▼▼▼

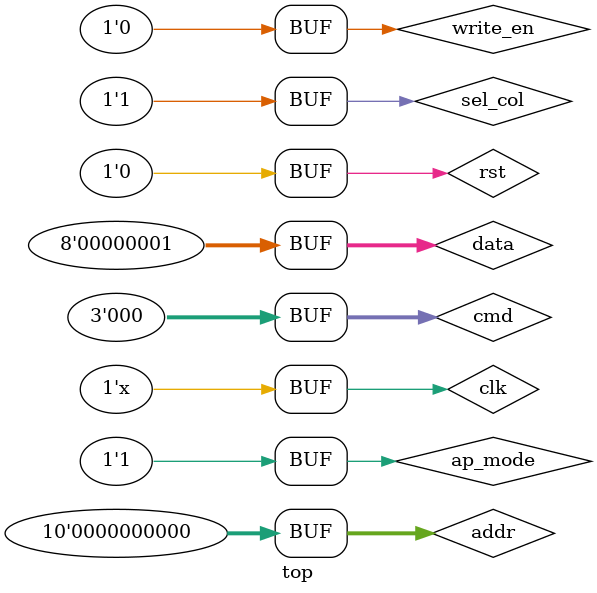
<source format=sv>
module top ();
	reg clk;
	reg rst;
	reg ap_mode;
	reg [2:0] cmd;
	reg write_en;
	reg sel_col;
	reg [7:0] data;
	reg [7:0] data_out;
	reg [9:0] addr;
	reg ap_state_irq;
	
	AP ap (
		.clk(clk),
		.rst(rst),
		.ap_mode(ap_mode),
		.cmd(cmd),
		.sel_col(sel_col),
		.write_en(write_en),
		.data(data),
		.addr(addr),
		.data_out(data_out),
		.ap_state_irq(ap_state_irq)
	);

	initial clk = 0;
	always #1 clk = ~clk;

	initial begin
		#0.01 begin
			rst <= 1;
			clk <= 0;
			rst <= 0;
			ap_mode <= 0;
			cmd <= 0;
			write_en <= 0;
			sel_col <= 0;
			data <= 0;
			addr <= 0;
		end
		#800 rst <= 0;//release reset
		/* Testing Memory features */
    #900 begin
			data <= 1;
			sel_col <= 0; // col_a
			write_en <= 1;
			addr <= 0;
		end
		#905 begin
			data <= 1;
			sel_col <= 1; // col_a
			write_en <= 1;
			addr <= 0;
		end
		#910 begin
			data <= 1;
			sel_col <= 1; // col_a
			write_en <= 0;
			addr <= 0;
		end	
    /* Testing Associative Processing */
    #910 begin
			ap_mode <= 1;
		end	
	end 

endmodule

</source>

▲▲▲

* **Work instruction**:
Each line above should be output exactly, apart from the pictures.

* **Solution below**:
<source format=sv>
module top ();
	reg clk;
	reg rst;
	reg ap_mode;
	reg [2:0] cmd;
	reg write_en;
	reg sel_col;
	reg [7:0] data;
	reg [7:0] data_out;
	reg [9:0] addr;
	reg ap_state_irq;
	
	AP ap (
		.clk(clk),
		.rst(rst),
		.ap_mode(ap_mode),
		.cmd(cmd),
		.sel_col(sel_col),
		.write_en(write_en),
		.data(data),
		.addr(addr),
		.data_out(data_out),
		.ap_state_irq(ap_state_irq)
	);

	initial clk = 0;
	always #1 clk = ~clk;

	initial begin
		#0.01 begin
			rst <= 1;
			clk <= 0;
			rst <= 0;
			ap_mode <= 0;
			cmd <= 0;
			write_en <= 0;
			sel_col <= 0;
			data <= 0;
			addr <= 0;
		end
		#800 rst <= 0;//release reset
		/* Testing Memory features */
    #900 begin
			data <= 1;
			sel_col <= 0; // col_a
			write_en <= 1;
			addr <= 0;
		end
		#905 begin
			data <= 1;
			sel_col <= 1; // col_a
			write_en <= 1;
			addr <= 0;
		end
		#910 begin
			data <= 1;
			sel_col <= 1; // col_a
			write_en <= 0;
			addr <= 0;
		end	
    /* Testing Associative Processing */
    #910 begin
			ap_mode <= 1;
		end	
	end 

endmodule

</source>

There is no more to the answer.